Respondent, in contending that the transaction constituted a nontaxable exchange within the meaning of section 112 (b) (5), cites and principally relies upon Wilgard Realty Co. v. Commissioner, 127 Fed. (2d) 514. We think this case is distinguishable on its facts. In that case the taxpayer was organized by one Chamberlin, who conveyed to the corporation certain property in return for 197 shares of its capital stock. On the same date Chamberlin, on receipt of the stock issued in his name, made a gift of 156 shares, transferring without consideration 39 shares each to his brother and his 3 children. It was pointed out that the stock was a gift to his relatives, which the transferor could make or withhold at his pleasure. He was not bound to give the stock away when he received it and he was free at any time to change his mind and use it for any lawful purpose, which would “include the use of it to control the petitioner [the taxpayer] for as long as he desired.”
In the instant proceeding, however, the stock, exclusive of the 1,490 shares issued to Mojonnier and his wife, was not issued to the trans-ferors and then conveyed by them to members of their family, but was issued directly to the members of the family in accordance with the plan and offer of F. E. Mojonnier. Thus, the transferors were never the owners or holders of a sufficient amount of stock to place them in “control” of the corporation within the meaning of section 112 (j). Cf. Heberlein Patent Corporation v. United States, supra.
Issue of Estoppel.

[Stored records]

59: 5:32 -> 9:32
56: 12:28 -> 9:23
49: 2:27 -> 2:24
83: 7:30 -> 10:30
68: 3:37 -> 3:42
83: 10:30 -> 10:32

==

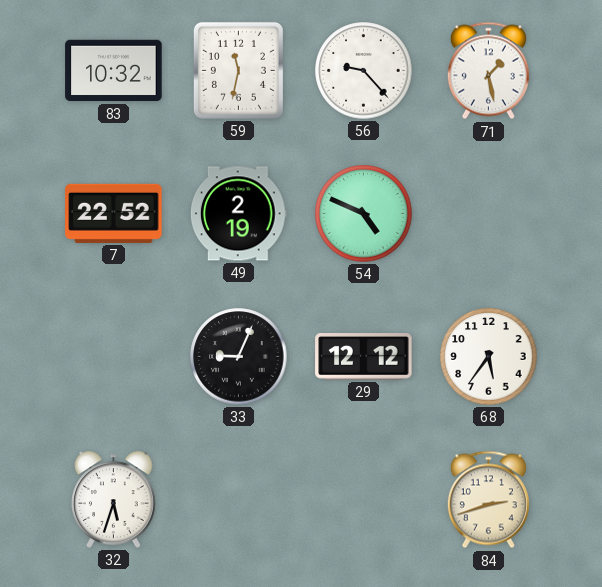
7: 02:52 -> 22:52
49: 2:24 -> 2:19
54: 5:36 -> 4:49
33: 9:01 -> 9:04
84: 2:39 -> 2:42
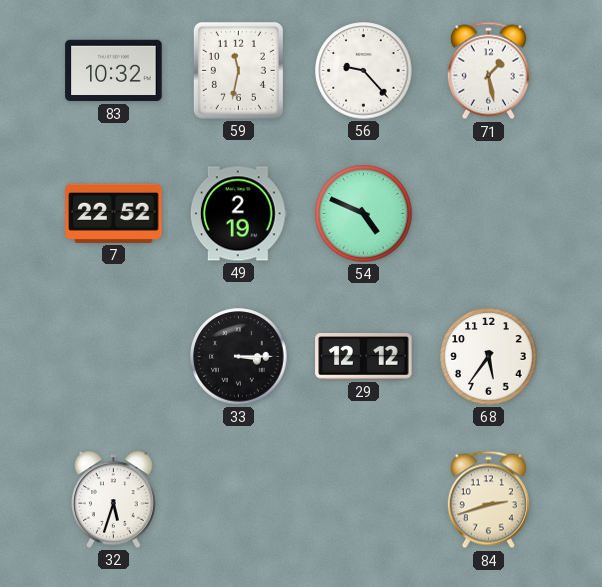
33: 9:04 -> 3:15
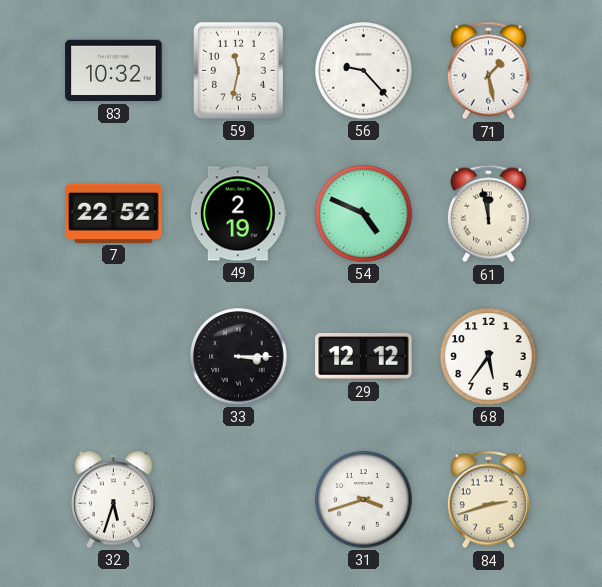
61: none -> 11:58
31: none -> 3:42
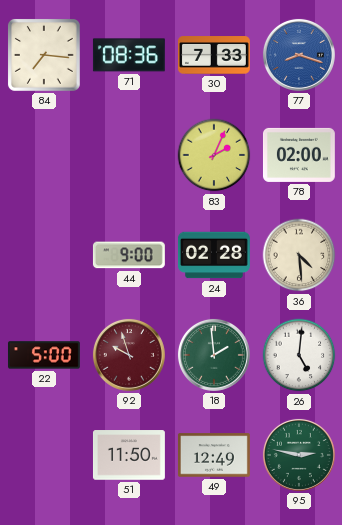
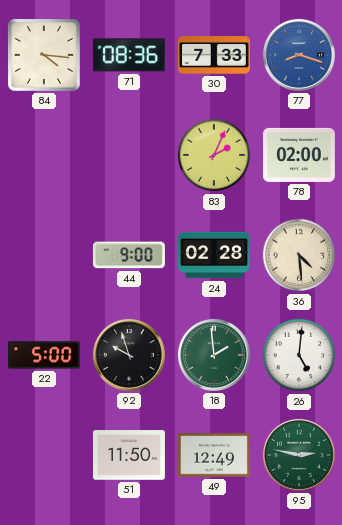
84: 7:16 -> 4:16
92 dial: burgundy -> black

> _Task instructions_:
A. Please retype the part of the court opinion starting with "In the instant" and going on through "United States, supra.".
B. In the court opinion, how many shares did Chamberlin transfer to each of his brother and his three children?

> _Solution list_:
A.
In the instant proceeding, however, the stock, exclusive of the 1,490 shares issued to Mojonnier and his wife, was not issued to the trans-ferors and then conveyed by them to members of their family, but was issued directly to the members of the family in accordance with the plan and offer of F. E. Mojonnier. Thus, the transferors were never the owners or holders of a sufficient amount of stock to place them in “control” of the corporation within the meaning of section 112 (j). Cf. Heberlein Patent Corporation v. United States, supra.

B. 39 shares each.